Using a Technology-Based Solution to Reduce Public Health Worker Absenteeism in Pakistan
In developing countries, public worker absence is a key obstacle to delivering services to the poor. This problem may occur when politicians reward their supporters with public sector jobs, making it difficult for communities to hold public servants accountable. Researchers evaluated the effectiveness of a smartphone absence monitoring technology in reducing doctor absenteeism at clinics in Punjab, Pakistan. The application increased clinic inspections, but the increased monitoring and accompanying reduction in absenteeism was limited to constituencies where competition for political office was comparatively high.

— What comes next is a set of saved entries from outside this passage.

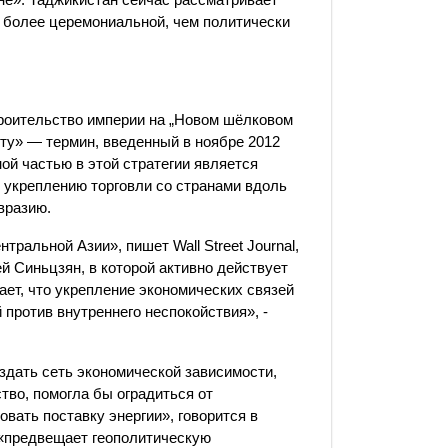
 более церемониальной, чем политически
«Строительство империи на „Новом шёлковом
ту» — термин, введенный в ноябре 2012
ой частью в этой стратегии является
 укреплению торговли со странами вдоль
вразию.
тральной Азии», пишет Wall Street Journal,
ей Синьцзян, в которой активно действует
ает, что укрепление экономических связей
 против внутреннего неспокойствия», -
здать сеть экономической зависимости,
тво, помогла бы оградиться от
вать поставку энергии», говорится в
а «предвещает геополитическую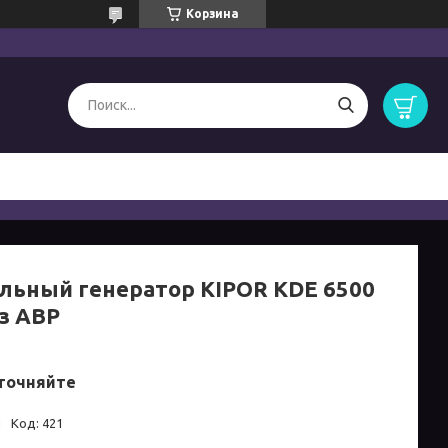
Корзина
льный генератор KIPOR KDE 6500
ез АВР
точняйте
и
Код:
421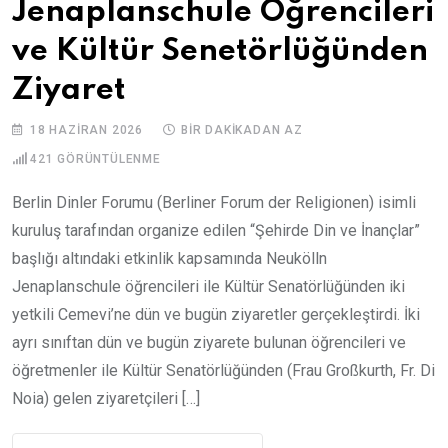
Jenaplanschule Öğrencileri
ve Kültür Senetörlüğünden
Ziyaret
18 HAZIRAN 2026
BIR DAKIKADAN AZ
421
GÖRÜNTÜLENME
Berlin Dinler Forumu (Berliner Forum der Religionen) isimli
kuruluş tarafından organize edilen “Şehirde Din ve İnançlar”
başlığı altındaki etkinlik kapsamında Neukölln
Jenaplanschule öğrencileri ile Kültür Senatörlüğünden iki
yetkili Cemevi’ne dün ve bugün ziyaretler gerçekleştirdi. İki
ayrı sınıftan dün ve bugün ziyarete bulunan öğrencileri ve
öğretmenler ile Kültür Senatörlüğünden (Frau Großkurth, Fr. Di
Noia) gelen ziyaretçileri […]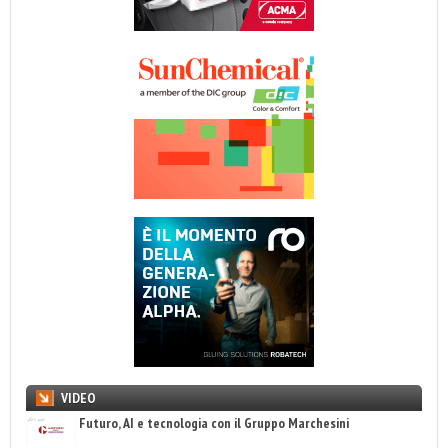
VIDEO
Futuro, AI e tecnologia con il Gruppo Marchesini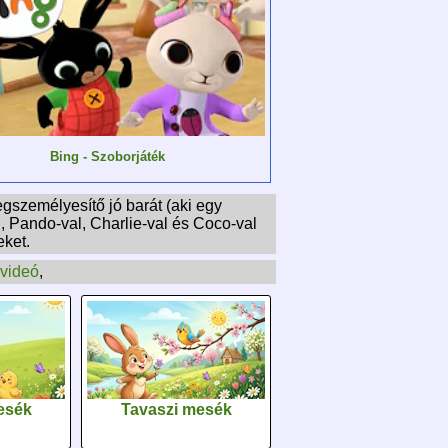
Bing - Szoborjáték
egszemélyesítő jó barát (aki egy
l, Pando-val, Charlie-val és Coco-val
eket.
videó
,
esék
Tavaszi mesék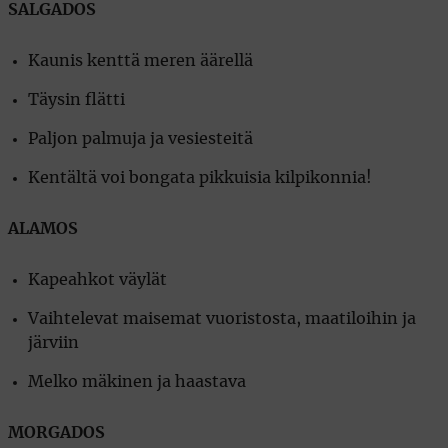
SALGADOS
Kaunis kenttä meren äärellä
Täysin flätti
Paljon palmuja ja vesiesteitä
Kentältä voi bongata pikkuisia kilpikonnia!
ALAMOS
Kapeahkot väylät
Vaihtelevat maisemat vuoristosta, maatiloihin ja
järviin
Melko mäkinen ja haastava
MORGADOS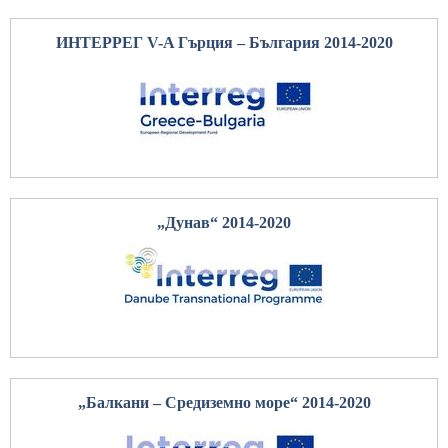
ИНТЕРРЕГ V-A Гърция – България 2014-2020
„Дунав“ 2014-2020
„Балкани – Средиземно море“ 2014-2020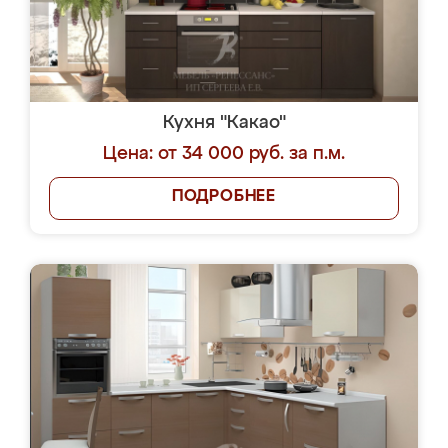
Кухня "Какао"
Цена: от 34 000 руб. за п.м.
ПОДРОБНЕЕ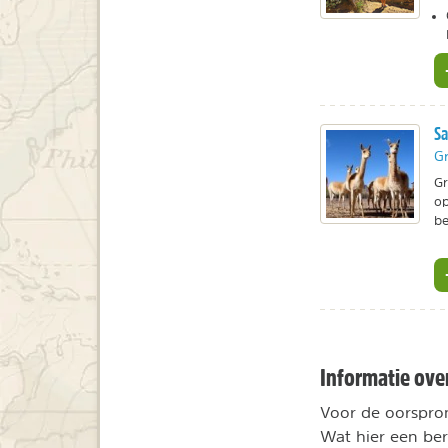
Sa
Gr
Gr
op
be
Informatie ove
Voor de oorspro
Wat hier een ber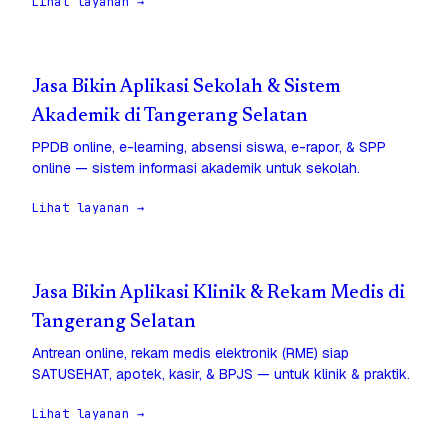
Lihat layanan →
Jasa Bikin Aplikasi Sekolah & Sistem
Akademik di Tangerang Selatan
PPDB online, e-learning, absensi siswa, e-rapor, & SPP
online — sistem informasi akademik untuk sekolah.
Lihat layanan →
Jasa Bikin Aplikasi Klinik & Rekam Medis di
Tangerang Selatan
Antrean online, rekam medis elektronik (RME) siap
SATUSEHAT, apotek, kasir, & BPJS — untuk klinik & praktik.
Lihat layanan →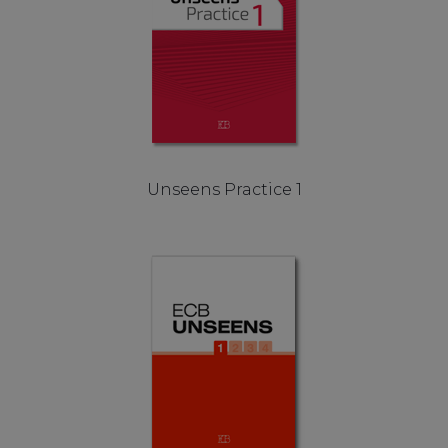
Unseens Practice 1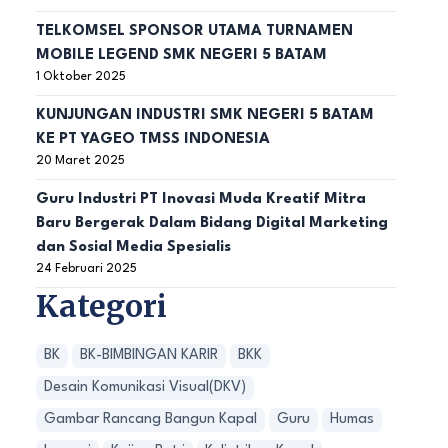
TELKOMSEL SPONSOR UTAMA TURNAMEN
MOBILE LEGEND SMK NEGERI 5 BATAM
1 Oktober 2025
KUNJUNGAN INDUSTRI SMK NEGERI 5 BATAM
KE PT YAGEO TMSS INDONESIA
20 Maret 2025
Guru Industri PT Inovasi Muda Kreatif Mitra
Baru Bergerak Dalam Bidang Digital Marketing
dan Sosial Media Spesialis
24 Februari 2025
Kategori
BK
BK-BIMBINGAN KARIR
BKK
Desain Komunikasi Visual(DKV)
Gambar Rancang Bangun Kapal
Guru
Humas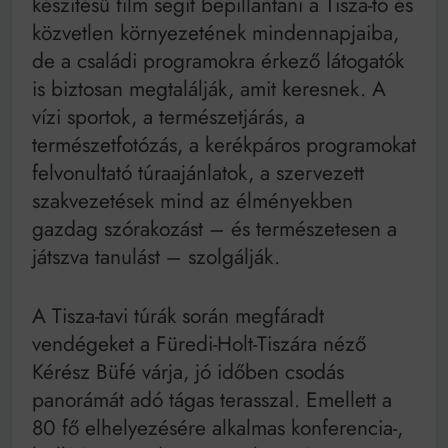
készítésű film segít bepillantani a Tisza-tó és
közvetlen környezetének mindennapjaiba,
de a családi programokra érkező látogatók
is biztosan megtalálják, amit keresnek. A
vízi sportok, a természetjárás, a
természetfotózás, a kerékpáros programokat
felvonultató túraajánlatok, a szervezett
szakvezetések mind az élményekben
gazdag szórakozást – és természetesen a
játszva tanulást – szolgálják.
A Tisza-tavi túrák során megfáradt
vendégeket a Füredi-Holt-Tiszára néző
Kérész Büfé várja, jó időben csodás
panorámát adó tágas terasszal. Emellett a
80 fő elhelyezésére alkalmas konferencia-,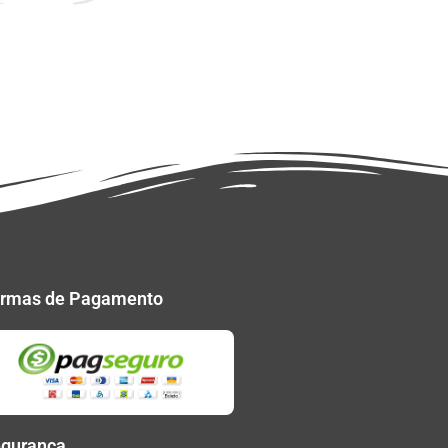
rmas de Pagamento
gurança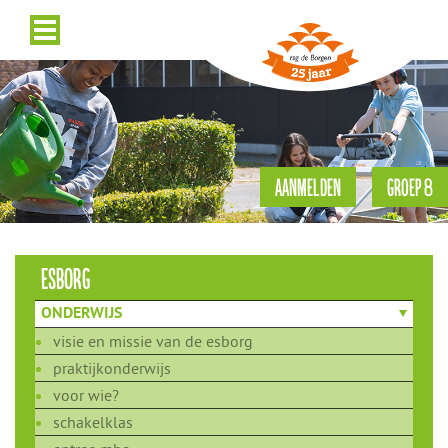
AANMELDEN
GROEP 8
esborg
ONDERWIJS
visie en missie van de esborg
praktijkonderwijs
voor wie?
schakelklas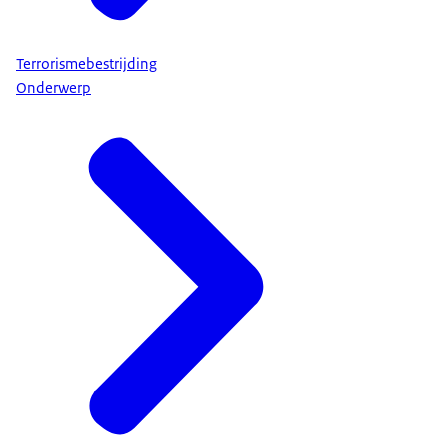
Terrorismebestrijding
Onderwerp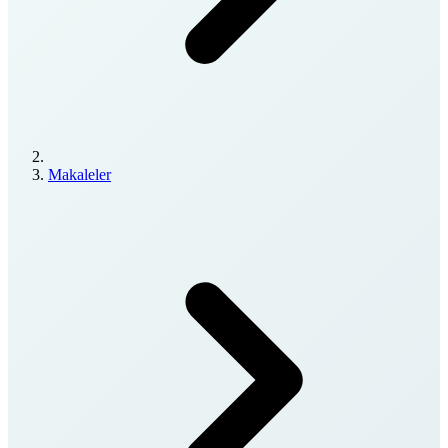
Makaleler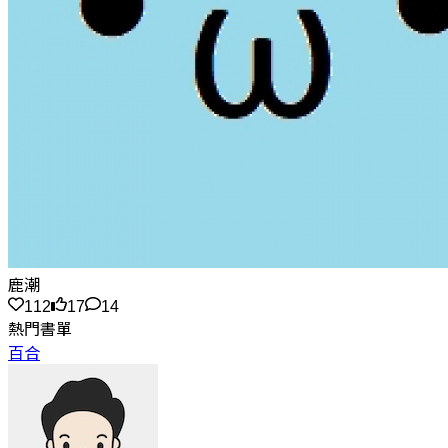
鹿潮
112
17
14
熱門書單
百合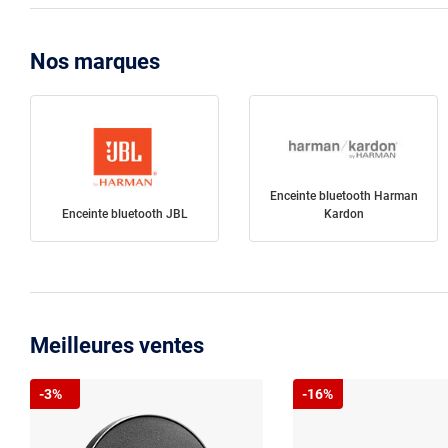
Nos marques
Enceinte bluetooth Harman
Enceinte bluetooth JBL
Kardon
Meilleures ventes
-3%
-16%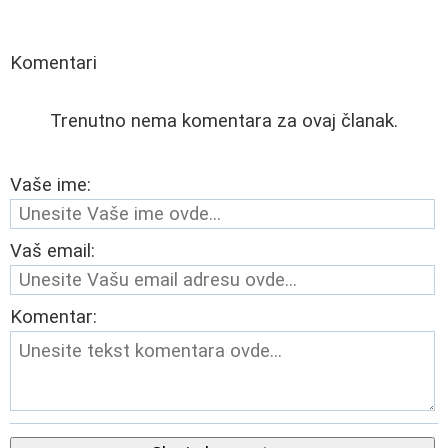
Komentari
Trenutno nema komentara za ovaj članak.
Vaše ime:
Vaš email:
Komentar:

In developing countries, frequent absence of public sector workers is a serious obstacle to effective delivery of services to the poor, and efforts to introduce reforms are often met with resistance. It is possible that the persistence of absenteeism is linked to systems of political patronage, where politicians reward their supporters with financial or in-kind benefits like public sector jobs. Under this theory, politicians ensure that supporters are posted in desirable locations and continue to be paid even if they are absent from work or perform their jobs poorly. While some attempts to monitor and enforce public sector attendance have been shown to be effective, these effects diminish over time if not consistently and objectively enforced. Can a technology-based monitoring system improve public sector attendance, and how does the prevalence of political patronage affect the impact of such a program?
Doctors in Punjab are present only 43 percent of the time, as measured by unannounced clinic visits in 2011. Senior health officials are responsible for ensuring smooth functioning of health clinics in their respective districts, but may find it difficult to take action against absent staff for several reasons. Political interference tends to be high: approximately 40 percent of district health inspectors and administrators reported being pressured by a politician not to take action against underperforming doctors. The incidence of political interference was higher in politically uncompetitive constituencies, where politicians won by a comparatively larger margin. In addition, health administrators often do not have access to reliable data on staff attendance. While health officials are expected to inspect clinics monthly, at the time of the study, only 56 percent of clinics in the sample had been inspected in the past two months.
In partnership with the Government of Punjab, researchers conducted a randomized evaluation of a smartphone attendance monitoring application to determine a) whether technology-based monitoring can improve health worker attendance and b) whether the impact of monitoring depends on the degree of political competition in a given area.
In 2011, the Government of Punjab introduced the "Monitoring the Monitors " program, which replaced the paper-based monitoring system with an android-based smartphone application that could transmit data on facility utilization, resource availability, and worker absence to a central database in real time. The application ensured accuracy by requiring all data to be geotagged, time-stamped, and accompanied by photographs of the health staff and inspector. Clinics where three or more health staff were absent were highlighted in red on an online dashboard, and researchers measured whether senior health officials responded to this information.
In order to measure the relationship between doctor attendance and political patronage, researchers constructed an index of political competition using data from the 2008 Punjab Provincial Assembly elections. The index classified constituencies as having low, medium, or high degrees of political competition depending on the vote share for each political party.
From a representative sample of 850 health clinics in 35 districts of Punjab, researchers randomly selected 427 clinics in 18 districts to receive the smartphone monitoring program. The rest of the clinics served as the comparison group and continued to use the paper-based monitoring system. Researchers ensured that treatment and comparison districts had a comparable number of constituencies classified as having high, medium, or low levels of political competition.
Researchers collected clinic-level data through three unannounced visits in November 2011, June 2012, and October 2012.
The smartphone application more than doubled clinic inspection rates, but the increased monitoring and subsequent reduction in absenteeism was limited to constituencies where political competition was high and to doctors who were less politically connected.
Impact on inspections: The smartphone application increased clinic inspections. At the time of researchers' unannounced visit, 43 percent of clinics in the treatment group had been inspected in the previous month compared to 24 percent in the comparison group, a 76 percent increase.
Impact on health worker attendance: The monitoring program led to an additional health worker being present in the most competitive constituencies. Doctors were present at about 30 percent more facilities in competitive constituencies, with no effect in noncompetitive constituencies.
Impact of highlighting absences: Highlighting the absence of three or more staff in a given month on the online dashboard reduced absences by 19 percent in the month after an inspection, but this effect was limited to the most politically competitive constituencies.
The study shows that health worker attendance is closely linked to political competition, and understanding the relationship between, health administrators, doctors and politicians is important for designing policies that seek to increase accountability among public sector employees. For auditors who lack the necessary information to take action, technological solutions such as the mobile application used in the study can be cost-effective and efficient. However, when public sector jobs are linked to patronage, measures that reduce political influence and bureaucratic interference may be needed to reduce absenteeism.
Callen, Michael, Saad Gulzar, Ali Hasanain, Yasir Khan, and Arman Rezaee. "Personalities and Public Sector Performance: Evidence from a Health Experiment in Pakistan." Working Paper, March 2015.